En el editorial de ayer hacíamos referencia a la necesidad de transparencia en el Ejecutivo –y en particular, en el entorno del presidente Martín Vizcarra– respecto de varias contrataciones que suscitaban sospechas de favoritismo.
Pero esta no es la única instancia en la que el Gobierno mantiene una deuda importante de información con la ciudadanía. Desde hace ya varias semanas, se ha hecho evidente la brecha que existe entre, de un lado, el número de fallecidos por COVID-19 según las estadísticas del Ministerio de Salud (Minsa) y, de otro, el exceso de fallecimientos que reporta el Sistema Informático Nacional de Defunciones (Sinadef).

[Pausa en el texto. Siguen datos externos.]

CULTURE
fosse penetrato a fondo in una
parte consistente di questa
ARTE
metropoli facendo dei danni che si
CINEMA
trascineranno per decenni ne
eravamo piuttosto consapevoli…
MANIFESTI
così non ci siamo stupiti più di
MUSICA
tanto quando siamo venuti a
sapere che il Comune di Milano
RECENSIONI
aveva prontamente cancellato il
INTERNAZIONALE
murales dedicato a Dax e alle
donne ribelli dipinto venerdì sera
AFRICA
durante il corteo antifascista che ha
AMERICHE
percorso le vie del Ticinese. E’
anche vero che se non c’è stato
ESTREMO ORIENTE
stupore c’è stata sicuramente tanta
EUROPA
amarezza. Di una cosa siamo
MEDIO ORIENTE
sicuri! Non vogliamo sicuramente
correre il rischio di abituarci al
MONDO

En efecto, como informamos esta semana, mientras que la cifra oficial de fallecidos por COVID-19, de acuerdo con el Minsa, asciende a 10.412, al 28 de junio el exceso de muertes de este año con respecto al 2019, según el Sinadef, era de 24.281. En otras palabras, desde el inicio de la pandemia, los fallecimientos por encima del promedio serían más del triple del número reportado por el Gobierno como fallecidos por consecuencia del COVID-19.
Es cierto que hay algunos matices en estas cifras. Problemas de subreporte de fallecidos en años pasados podrían sobreestimar el dato real de este año. Además, muertes por otras enfermedades que pudieron prevenirse de no ser por el colapso del sistema sanitario aumentan el número. El registro de muertes no-violentas también puede sesgar las cifras. A lo sumo, se entiende que existan ciertas inconsistencias menores en bases de datos diferentes, pero las tremendas dimensiones de la discrepancia son injustificables.
Aun con estos matices, pues, es claro que el número de fallecidos por COVID-19 que exhibe oficialmente el Gobierno no está ni cerca de la realidad. Si bien el médico epidemiólogo César Cárcamo, miembro del Grupo Prospectiva, hizo referencia a la cifra de 25 mil personas fallecidas “entre confirmadas y no confirmadas” por COVID-19, está pendiente homologar –y, en consecuencia, sincerar– las cifras de fallecidos que se anuncian diariamente en todos los medios.
Esto no es solo un ejercicio teórico o de autocrítica. Tiene serias implicancias prácticas. El subregistro de muertes por COVID-19 apunta a un grave problema de insuficiencia general de testeo, lo que, a su vez, hace más difícil migrar de forma segura hacia una cuarentena focalizada, como anunció el Gobierno hace poco. En este trance, además, casi tres de cada cuatro pruebas aplicadas en el país son rápidas, con un margen de error alto.
Por otro lado, la exhibición de cifras constantemente cuestionadas en el Perú y en el extranjero resta credibilidad a la estrategia general del Gobierno. En el mejor de los casos, la explicación es la de un Ejecutivo desbordado que no es capaz de siquiera seguirle el paso al problema que tiene entre manos; en el peor, la de un Gobierno que deliberadamente omite la información.
Luego de una de las cuarentenas más largas del mundo, la administración del presidente Vizcarra ha tenido tiempo más que suficiente para acotar las discrepancias respecto de las cifras de fallecimientos por COVID-19. Si no para usarlo como herramienta de política pública –que debería–, por lo menos para sincerar la dimensión del problema y comunicarlo con honestidad al resto del país. Es el mínimo respeto que se les debe a los miles de ciudadanos a quienes el Estado les falló primero al no darles un servicio de salud suficiente para salvarles la vida, y ahora repite la ofensa al ni siquiera registrarlos en evidencia de sus errores.